*Passage to read*:
********************
1. The Service’s determination that up to 21-inch trees are “generally small diameter timber” within the meaning of the Roadless Rule is not arbitrary and capricious. The Roadless Rule generally prohibits timber harvests in roadless areas but provides some exceptions, including an exception that permits harvest of “generally small diameter timber” when needed for specified purposes and so long as the harvest maintains or improves specified roadless area characteristics. Special Areas; Roadless Area Conservation, 66 Fed. Reg. 3,244 (Jan. 12, 2001). In Los Padres ForestWatch v. U.S. Forest Service (“Tecuya I”), 25 F.4th 649 (9th Cir. 2022), we held that the Service’s decision met the latter requirements but failed to provide a “reasoned explanation” for the determination that a tree up to 21 inches in diameter (referred to as “21 inches dbh”) constitutes “generally small diameter timber” and therefore was arbitrary and capricious. Id. at 659, 664. On remand, the Service revised its Decision Memo to provide an explanation.
********************
*Stored data*:
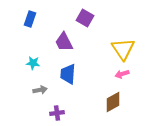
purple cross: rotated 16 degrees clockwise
********************
Reproduce the court passage on "generally small diameter timber" word for word, from start to finish.

*Result below*:
1. The Service’s determination that up to 21-inch trees are “generally small diameter timber” within the meaning of the Roadless Rule is not arbitrary and capricious. The Roadless Rule generally prohibits timber harvests in roadless areas but provides some exceptions, including an exception that permits harvest of “generally small diameter timber” when needed for specified purposes and so long as the harvest maintains or improves specified roadless area characteristics. Special Areas; Roadless Area Conservation, 66 Fed. Reg. 3,244 (Jan. 12, 2001). In Los Padres ForestWatch v. U.S. Forest Service (“Tecuya I”), 25 F.4th 649 (9th Cir. 2022), we held that the Service’s decision met the latter requirements but failed to provide a “reasoned explanation” for the determination that a tree up to 21 inches in diameter (referred to as “21 inches dbh”) constitutes “generally small diameter timber” and therefore was arbitrary and capricious. Id. at 659, 664. On remand, the Service revised its Decision Memo to provide an explanation.